Selected passage →
───

Evidence of meeting #8 for Foreign Affairs and International Development in the 42nd Parliament, 1st Session. (The original version is on Parliament’s site, as are the minutes.) The winning word was operations.

A recording is available from Parliament.

On the agenda

MPs speaking

Also speaking

Jonathan Vance  Chief of the Defence Staff, Department of National Defence
Superintendent Barbara Fleury  Chief Superintendent, Police Advisor, Canada’s Permanent Mission to the United Nations, Royal Canadian Mounted Police
Christine Whitecross  Commander, Military Personnel Command, Department of National Defence
Randi Davis  Director, Gender Team, United Nations Development Programme
Nahla Valji  Deputy Chief, Peace and Security Section, UN Women

5:20 p.m.

Director, Gender Team, United Nations Development Programme

Randi Davis

I won't add much, because that was a very comprehensive response.

───

Goal of the exercise → Quote the committee meeting page word for word, from "Jonathan Vance  Chief" up to and including "very comprehensive response.". The entries that follow come from a different source than the committee meeting page.

───

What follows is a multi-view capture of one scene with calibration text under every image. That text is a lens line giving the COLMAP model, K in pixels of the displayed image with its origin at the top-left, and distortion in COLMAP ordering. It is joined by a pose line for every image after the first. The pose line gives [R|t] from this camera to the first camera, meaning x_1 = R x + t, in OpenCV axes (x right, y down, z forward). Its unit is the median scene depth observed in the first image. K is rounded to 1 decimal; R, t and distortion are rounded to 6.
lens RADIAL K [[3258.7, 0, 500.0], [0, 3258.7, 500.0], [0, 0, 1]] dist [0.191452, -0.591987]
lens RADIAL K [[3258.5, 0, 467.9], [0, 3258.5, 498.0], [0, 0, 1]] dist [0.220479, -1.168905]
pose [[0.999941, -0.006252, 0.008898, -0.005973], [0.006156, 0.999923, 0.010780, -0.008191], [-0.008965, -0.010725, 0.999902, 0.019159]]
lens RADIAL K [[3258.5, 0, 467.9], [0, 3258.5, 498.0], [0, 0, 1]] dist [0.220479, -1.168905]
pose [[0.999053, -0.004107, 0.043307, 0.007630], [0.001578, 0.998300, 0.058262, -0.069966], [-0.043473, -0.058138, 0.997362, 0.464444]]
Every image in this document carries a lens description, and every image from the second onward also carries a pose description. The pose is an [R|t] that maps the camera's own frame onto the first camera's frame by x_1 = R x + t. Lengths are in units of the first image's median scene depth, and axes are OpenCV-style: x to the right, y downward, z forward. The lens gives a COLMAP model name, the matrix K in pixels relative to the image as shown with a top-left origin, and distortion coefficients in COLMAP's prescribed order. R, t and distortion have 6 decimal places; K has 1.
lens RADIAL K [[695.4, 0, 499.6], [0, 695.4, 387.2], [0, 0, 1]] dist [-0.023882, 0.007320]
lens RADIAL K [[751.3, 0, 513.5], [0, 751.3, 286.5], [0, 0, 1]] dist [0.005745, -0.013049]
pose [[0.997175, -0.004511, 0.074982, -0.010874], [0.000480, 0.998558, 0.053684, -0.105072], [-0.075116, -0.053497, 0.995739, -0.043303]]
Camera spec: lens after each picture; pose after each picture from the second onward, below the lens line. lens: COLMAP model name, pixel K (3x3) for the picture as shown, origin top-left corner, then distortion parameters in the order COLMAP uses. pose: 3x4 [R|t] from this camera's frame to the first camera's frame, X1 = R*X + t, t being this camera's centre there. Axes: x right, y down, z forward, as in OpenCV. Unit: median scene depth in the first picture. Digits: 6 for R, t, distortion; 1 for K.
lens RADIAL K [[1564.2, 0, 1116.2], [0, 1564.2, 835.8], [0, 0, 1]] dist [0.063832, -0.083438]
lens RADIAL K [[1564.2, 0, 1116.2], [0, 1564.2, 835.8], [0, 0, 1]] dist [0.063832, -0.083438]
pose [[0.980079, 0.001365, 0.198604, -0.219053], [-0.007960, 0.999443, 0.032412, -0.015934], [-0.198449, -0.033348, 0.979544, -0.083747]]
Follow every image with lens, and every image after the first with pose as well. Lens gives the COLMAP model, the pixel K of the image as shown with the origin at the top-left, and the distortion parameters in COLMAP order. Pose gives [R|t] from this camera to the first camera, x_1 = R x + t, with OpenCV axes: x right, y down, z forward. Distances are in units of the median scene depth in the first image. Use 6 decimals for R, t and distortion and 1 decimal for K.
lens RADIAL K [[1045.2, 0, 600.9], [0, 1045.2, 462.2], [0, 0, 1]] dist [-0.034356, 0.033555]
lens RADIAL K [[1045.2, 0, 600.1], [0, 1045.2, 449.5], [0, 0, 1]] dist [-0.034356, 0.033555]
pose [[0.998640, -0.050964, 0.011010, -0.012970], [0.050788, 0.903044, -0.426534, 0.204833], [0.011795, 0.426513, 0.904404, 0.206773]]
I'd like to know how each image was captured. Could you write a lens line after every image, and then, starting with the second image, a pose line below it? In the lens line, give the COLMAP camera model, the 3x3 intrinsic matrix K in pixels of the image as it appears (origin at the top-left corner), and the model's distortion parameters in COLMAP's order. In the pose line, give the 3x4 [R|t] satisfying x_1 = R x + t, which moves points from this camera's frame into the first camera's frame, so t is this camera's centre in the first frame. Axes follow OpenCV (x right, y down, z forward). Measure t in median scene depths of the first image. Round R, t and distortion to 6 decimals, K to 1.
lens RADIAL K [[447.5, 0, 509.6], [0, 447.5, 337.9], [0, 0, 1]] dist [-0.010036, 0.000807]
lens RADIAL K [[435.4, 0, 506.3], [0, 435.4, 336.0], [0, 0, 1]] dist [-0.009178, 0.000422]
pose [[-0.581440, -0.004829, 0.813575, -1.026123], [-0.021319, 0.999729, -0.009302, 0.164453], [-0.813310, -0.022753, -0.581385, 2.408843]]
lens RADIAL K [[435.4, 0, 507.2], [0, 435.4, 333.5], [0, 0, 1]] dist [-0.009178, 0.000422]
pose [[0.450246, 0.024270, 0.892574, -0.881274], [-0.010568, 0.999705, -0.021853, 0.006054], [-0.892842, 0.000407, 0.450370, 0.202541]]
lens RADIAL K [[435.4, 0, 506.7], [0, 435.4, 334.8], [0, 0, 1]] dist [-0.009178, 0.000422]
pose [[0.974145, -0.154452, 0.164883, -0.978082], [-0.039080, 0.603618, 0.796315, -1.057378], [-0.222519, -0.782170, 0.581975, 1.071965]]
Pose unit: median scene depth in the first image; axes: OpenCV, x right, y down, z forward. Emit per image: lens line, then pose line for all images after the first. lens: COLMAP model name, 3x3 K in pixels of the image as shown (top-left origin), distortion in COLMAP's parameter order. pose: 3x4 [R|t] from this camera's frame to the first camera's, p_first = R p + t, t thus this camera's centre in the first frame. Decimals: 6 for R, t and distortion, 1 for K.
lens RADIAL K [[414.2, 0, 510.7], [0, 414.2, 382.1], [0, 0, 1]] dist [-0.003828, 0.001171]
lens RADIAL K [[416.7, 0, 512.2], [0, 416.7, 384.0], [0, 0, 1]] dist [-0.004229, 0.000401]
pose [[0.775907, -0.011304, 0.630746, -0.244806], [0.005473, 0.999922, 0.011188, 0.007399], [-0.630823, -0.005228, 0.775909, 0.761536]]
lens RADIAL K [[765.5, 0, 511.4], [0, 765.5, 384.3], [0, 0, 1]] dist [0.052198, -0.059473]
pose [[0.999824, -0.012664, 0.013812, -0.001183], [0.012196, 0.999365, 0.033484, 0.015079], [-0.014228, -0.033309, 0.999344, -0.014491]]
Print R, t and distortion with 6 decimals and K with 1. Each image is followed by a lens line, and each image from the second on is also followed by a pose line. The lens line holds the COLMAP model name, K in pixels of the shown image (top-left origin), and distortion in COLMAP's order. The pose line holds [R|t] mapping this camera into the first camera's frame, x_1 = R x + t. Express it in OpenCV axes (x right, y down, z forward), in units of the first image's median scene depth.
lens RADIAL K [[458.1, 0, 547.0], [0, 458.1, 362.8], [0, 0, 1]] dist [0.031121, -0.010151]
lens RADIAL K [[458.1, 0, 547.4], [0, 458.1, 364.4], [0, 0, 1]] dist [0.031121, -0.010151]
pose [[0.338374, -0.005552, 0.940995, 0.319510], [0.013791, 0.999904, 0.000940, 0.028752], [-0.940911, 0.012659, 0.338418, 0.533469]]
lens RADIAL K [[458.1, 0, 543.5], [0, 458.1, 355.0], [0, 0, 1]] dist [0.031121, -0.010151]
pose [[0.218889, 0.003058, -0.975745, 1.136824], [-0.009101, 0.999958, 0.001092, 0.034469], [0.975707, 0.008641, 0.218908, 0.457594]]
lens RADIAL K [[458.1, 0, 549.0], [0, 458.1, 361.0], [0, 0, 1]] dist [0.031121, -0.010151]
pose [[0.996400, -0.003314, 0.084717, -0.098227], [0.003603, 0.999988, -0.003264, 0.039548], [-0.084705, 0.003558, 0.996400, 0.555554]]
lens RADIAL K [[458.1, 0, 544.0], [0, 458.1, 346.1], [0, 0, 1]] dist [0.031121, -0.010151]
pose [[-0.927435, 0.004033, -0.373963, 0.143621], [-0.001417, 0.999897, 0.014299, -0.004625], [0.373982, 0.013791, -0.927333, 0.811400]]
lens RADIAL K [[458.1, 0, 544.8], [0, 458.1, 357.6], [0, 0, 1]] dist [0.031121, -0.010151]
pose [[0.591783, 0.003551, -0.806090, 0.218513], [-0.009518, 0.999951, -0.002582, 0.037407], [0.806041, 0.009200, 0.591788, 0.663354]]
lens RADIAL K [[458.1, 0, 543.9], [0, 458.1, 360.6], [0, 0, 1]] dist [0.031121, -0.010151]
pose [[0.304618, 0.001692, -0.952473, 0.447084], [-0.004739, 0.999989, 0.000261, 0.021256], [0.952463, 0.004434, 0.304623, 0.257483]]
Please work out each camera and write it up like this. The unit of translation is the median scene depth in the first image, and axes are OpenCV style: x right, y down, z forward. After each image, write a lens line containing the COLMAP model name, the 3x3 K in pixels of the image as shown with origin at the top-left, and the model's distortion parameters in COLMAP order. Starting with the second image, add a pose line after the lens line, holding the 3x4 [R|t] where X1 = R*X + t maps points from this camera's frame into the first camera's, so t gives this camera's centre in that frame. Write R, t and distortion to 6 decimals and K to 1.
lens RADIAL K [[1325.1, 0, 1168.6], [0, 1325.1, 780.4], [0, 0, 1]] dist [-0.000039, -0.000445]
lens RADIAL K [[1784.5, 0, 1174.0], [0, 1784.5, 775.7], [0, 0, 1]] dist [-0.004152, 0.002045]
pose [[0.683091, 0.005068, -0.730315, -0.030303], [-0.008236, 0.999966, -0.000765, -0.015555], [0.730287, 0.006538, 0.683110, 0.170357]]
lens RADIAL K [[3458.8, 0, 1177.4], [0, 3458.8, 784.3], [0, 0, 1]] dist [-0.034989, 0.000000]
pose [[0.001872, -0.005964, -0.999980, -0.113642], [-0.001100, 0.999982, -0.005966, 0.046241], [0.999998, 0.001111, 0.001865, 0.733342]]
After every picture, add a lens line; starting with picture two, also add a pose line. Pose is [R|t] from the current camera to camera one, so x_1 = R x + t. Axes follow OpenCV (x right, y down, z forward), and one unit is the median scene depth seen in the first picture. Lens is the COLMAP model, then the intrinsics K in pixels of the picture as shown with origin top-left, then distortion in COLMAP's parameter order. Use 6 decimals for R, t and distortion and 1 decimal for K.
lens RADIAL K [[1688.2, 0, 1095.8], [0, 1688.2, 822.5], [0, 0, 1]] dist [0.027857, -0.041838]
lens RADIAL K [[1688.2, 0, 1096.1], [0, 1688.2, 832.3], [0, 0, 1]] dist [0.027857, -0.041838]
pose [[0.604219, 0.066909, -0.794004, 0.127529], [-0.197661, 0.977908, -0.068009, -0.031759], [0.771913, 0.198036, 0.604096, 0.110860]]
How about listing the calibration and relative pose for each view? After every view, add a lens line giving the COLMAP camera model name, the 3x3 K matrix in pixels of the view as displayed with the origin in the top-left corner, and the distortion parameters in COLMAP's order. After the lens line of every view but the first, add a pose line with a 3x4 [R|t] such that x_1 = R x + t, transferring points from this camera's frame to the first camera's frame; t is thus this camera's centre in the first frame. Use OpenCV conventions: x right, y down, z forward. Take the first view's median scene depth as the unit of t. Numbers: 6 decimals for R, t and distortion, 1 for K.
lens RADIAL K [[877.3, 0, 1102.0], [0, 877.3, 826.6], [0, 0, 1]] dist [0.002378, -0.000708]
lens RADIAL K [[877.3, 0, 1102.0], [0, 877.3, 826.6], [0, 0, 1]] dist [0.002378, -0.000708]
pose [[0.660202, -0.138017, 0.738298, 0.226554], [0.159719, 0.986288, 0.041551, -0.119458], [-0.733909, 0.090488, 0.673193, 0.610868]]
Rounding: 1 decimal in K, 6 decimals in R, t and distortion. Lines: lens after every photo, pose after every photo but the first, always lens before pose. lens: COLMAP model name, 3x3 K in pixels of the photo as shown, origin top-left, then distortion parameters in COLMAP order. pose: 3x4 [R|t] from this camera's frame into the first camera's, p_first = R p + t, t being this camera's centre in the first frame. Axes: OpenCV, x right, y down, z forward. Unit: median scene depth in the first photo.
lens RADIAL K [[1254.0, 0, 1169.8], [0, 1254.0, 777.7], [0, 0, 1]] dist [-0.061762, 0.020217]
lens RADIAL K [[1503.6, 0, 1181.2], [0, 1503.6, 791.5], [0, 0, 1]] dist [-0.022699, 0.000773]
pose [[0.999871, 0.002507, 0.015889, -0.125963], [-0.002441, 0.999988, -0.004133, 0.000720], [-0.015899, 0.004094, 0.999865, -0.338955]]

───

Result →
Jonathan Vance  Chief of the Defence Staff, Department of National Defence
Superintendent Barbara Fleury  Chief Superintendent, Police Advisor, Canada’s Permanent Mission to the United Nations, Royal Canadian Mounted Police
Christine Whitecross  Commander, Military Personnel Command, Department of National Defence
Randi Davis  Director, Gender Team, United Nations Development Programme
Nahla Valji  Deputy Chief, Peace and Security Section, UN Women

5:20 p.m.

Director, Gender Team, United Nations Development Programme

Randi Davis

I won't add much, because that was a very comprehensive response.